There’s the complaint that Baby Webmind won’t have a rich enough
perceptual environment with just the Internet.
Maybe. Maybe we’ll need to hook
up eyes and ears to it. But there’s a
hell of a lot of data out there, and the ability to correlate numerical and
textual data is a good correlate of the crossmodal sensory correlation that is
so critical to the human brain. I
really believe that this complaint is just plain old anthropomorphism.
There’s the complaint that there are too many parameters and it will
take forever to get it to actually work, as opposed to theoretically
working. This is indeed a bit of a
worry, I can’t deny it. But we’ve gone
a long way by testing and tuning the individual modules of the system
separately, and so far our experience indicates that the parameter values giving
optimal function for independent activity of a mind module are generally at
least acceptable values for the activity of that mind module in an
integrated WAE context. A methodology
of tuning parameters for subsystems in isolation, then using the values thus
obtained as initial points for further dynamic adaptation, seems very likely to
succeed in general just as it has in some special cases already.

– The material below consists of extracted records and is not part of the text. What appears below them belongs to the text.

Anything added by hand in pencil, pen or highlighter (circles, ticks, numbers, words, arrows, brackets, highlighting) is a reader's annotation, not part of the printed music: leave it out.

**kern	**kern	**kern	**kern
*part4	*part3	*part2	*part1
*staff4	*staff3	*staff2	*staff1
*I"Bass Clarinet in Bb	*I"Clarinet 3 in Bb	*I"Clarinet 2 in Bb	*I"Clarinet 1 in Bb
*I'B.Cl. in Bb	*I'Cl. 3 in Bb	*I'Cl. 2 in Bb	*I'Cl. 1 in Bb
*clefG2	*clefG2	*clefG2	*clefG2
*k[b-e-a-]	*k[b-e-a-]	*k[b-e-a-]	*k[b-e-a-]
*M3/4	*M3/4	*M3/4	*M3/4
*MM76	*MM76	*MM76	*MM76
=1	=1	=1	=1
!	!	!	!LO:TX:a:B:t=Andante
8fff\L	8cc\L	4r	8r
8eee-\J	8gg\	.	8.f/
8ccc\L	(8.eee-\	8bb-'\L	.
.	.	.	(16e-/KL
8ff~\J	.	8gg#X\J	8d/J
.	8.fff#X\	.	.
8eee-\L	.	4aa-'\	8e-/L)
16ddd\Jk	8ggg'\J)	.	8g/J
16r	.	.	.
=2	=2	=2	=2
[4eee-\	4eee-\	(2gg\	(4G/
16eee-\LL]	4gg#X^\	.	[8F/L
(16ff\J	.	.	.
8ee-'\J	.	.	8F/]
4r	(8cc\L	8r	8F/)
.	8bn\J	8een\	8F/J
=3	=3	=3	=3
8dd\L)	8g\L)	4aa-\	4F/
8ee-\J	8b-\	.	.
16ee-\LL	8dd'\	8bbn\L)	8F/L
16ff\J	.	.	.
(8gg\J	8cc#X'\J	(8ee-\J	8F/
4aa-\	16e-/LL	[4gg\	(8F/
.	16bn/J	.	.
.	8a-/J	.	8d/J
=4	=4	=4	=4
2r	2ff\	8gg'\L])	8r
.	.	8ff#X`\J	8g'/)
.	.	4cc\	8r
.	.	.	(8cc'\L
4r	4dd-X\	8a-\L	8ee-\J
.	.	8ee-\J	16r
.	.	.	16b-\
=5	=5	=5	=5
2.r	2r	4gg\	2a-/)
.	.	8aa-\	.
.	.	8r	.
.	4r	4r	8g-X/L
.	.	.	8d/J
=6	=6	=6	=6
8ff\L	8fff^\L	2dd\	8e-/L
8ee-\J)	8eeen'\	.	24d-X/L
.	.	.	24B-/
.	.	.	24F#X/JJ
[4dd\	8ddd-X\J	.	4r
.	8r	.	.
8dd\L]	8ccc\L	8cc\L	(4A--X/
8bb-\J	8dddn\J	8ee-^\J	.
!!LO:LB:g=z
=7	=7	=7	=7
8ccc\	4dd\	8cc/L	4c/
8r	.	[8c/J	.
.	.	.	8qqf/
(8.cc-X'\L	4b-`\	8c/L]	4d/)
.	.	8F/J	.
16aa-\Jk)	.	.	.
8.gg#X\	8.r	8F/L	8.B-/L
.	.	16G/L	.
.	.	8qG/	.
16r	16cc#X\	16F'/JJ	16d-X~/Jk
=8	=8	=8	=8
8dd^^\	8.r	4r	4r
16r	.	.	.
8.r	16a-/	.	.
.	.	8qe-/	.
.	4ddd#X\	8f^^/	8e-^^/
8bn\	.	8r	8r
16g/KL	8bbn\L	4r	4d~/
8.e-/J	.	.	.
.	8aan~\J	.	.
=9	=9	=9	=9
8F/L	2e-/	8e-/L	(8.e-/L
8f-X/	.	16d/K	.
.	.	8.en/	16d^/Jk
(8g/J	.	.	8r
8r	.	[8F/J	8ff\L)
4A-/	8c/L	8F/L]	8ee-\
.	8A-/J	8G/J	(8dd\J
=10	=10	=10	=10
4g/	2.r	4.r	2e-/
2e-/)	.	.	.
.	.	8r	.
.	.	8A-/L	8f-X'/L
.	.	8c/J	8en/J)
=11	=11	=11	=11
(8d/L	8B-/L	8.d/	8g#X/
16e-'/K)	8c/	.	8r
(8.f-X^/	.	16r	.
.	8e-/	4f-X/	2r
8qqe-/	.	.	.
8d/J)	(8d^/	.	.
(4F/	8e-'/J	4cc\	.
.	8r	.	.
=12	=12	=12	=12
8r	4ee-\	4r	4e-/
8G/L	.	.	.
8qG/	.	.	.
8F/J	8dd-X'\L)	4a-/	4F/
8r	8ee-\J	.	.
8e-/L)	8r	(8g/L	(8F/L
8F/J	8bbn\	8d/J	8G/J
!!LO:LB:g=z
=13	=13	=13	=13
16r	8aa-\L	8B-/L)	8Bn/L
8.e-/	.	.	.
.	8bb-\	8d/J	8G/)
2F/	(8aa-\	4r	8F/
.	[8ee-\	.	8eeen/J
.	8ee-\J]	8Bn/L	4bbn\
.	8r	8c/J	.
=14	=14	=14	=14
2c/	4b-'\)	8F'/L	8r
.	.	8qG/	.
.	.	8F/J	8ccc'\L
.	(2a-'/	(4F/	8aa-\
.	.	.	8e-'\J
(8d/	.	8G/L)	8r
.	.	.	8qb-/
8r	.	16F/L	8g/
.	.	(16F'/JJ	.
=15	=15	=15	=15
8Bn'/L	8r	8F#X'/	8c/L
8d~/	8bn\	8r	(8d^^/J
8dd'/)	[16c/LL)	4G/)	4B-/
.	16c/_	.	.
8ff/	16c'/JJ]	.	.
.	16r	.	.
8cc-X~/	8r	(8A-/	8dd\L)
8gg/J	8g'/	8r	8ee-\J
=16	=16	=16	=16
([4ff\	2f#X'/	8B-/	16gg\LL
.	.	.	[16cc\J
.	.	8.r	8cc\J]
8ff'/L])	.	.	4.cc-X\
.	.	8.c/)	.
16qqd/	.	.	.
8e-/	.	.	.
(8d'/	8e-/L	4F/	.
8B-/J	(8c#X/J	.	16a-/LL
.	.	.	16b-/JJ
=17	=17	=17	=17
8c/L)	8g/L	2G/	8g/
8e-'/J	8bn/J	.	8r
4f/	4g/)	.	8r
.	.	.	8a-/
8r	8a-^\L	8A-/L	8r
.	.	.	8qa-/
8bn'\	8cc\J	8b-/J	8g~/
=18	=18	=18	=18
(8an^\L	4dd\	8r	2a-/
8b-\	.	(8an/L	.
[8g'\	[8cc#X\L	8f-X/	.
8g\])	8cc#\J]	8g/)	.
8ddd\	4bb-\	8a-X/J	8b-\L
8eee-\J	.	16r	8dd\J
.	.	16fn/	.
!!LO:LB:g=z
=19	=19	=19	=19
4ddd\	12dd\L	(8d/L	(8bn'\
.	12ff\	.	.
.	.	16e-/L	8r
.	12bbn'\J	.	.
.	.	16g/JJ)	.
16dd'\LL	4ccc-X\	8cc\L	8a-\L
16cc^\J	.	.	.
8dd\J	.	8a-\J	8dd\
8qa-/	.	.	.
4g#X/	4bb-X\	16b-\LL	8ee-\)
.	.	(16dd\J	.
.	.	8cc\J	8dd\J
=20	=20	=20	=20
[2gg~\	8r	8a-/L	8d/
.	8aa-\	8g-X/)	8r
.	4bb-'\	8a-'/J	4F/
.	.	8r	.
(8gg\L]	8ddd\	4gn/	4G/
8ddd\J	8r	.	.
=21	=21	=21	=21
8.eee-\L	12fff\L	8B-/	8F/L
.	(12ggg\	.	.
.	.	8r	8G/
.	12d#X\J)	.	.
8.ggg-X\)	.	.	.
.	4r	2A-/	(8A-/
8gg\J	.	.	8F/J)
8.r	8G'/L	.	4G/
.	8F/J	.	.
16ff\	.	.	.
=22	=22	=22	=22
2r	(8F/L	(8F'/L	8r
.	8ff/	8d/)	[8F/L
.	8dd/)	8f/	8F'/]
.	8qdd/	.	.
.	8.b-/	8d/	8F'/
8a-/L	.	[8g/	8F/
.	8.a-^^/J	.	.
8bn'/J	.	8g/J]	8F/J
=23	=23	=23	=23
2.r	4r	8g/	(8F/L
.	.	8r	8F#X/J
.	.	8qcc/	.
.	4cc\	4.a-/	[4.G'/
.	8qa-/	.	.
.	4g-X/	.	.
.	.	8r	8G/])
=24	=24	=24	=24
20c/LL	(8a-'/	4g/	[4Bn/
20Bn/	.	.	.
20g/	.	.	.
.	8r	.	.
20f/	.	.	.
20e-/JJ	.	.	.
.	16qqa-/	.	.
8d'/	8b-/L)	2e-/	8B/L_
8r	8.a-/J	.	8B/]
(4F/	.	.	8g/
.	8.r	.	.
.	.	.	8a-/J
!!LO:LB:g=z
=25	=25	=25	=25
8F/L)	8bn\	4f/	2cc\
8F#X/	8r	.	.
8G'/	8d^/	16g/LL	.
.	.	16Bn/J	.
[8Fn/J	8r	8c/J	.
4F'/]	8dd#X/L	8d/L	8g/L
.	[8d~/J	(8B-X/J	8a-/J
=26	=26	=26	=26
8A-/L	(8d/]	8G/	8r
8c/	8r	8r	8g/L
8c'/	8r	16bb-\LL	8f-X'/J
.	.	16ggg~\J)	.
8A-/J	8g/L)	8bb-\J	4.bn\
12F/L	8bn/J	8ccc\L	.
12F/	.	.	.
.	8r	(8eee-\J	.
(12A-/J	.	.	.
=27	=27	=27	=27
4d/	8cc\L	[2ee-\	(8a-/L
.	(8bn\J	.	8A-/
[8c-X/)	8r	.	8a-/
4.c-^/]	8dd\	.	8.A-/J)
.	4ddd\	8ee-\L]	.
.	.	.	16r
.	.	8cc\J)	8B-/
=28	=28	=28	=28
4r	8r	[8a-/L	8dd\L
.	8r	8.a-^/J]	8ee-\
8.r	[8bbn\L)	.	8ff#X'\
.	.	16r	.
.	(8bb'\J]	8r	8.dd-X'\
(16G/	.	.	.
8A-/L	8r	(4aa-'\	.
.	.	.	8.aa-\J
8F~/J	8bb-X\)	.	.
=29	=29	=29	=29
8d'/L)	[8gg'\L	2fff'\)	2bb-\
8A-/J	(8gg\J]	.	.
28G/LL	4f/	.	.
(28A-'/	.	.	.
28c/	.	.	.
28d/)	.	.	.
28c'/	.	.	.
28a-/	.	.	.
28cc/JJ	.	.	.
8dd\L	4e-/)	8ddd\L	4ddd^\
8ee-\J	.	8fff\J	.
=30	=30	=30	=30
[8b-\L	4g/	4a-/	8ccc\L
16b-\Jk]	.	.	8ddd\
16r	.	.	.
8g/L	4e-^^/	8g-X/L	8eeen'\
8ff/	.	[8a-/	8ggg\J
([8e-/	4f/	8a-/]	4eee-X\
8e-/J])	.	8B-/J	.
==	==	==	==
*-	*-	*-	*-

Finally, there are those who reckon the design is about right, but we
just don’t have the processing power and memory to run it, yet. This complaint scares me a little bit
too. But not too much. Based on our experimentation with the system
so far, there are only two things that seems to require vastly more computer
power than is available on a cluster of a few dozen powerful PC’s. The first thing, schema learning, is
something that can be done offline, running in the background on millions of
PC’s around the world. Webworld. The second, real-time conversation
processing, can likely be carried out on a single supercomputer, serving as the
core of the AI Engine cluster. We have
a very flexible software agents system that is able to support a variety of
different hardware configurations, and we believe that by utilizing available
hardware optimally, we can make a fairly smart computer program even in
2001-2002. Of course, the more hardware
it gets, the clever it will become….
Soon enough it will be literally begging us for more, more, more!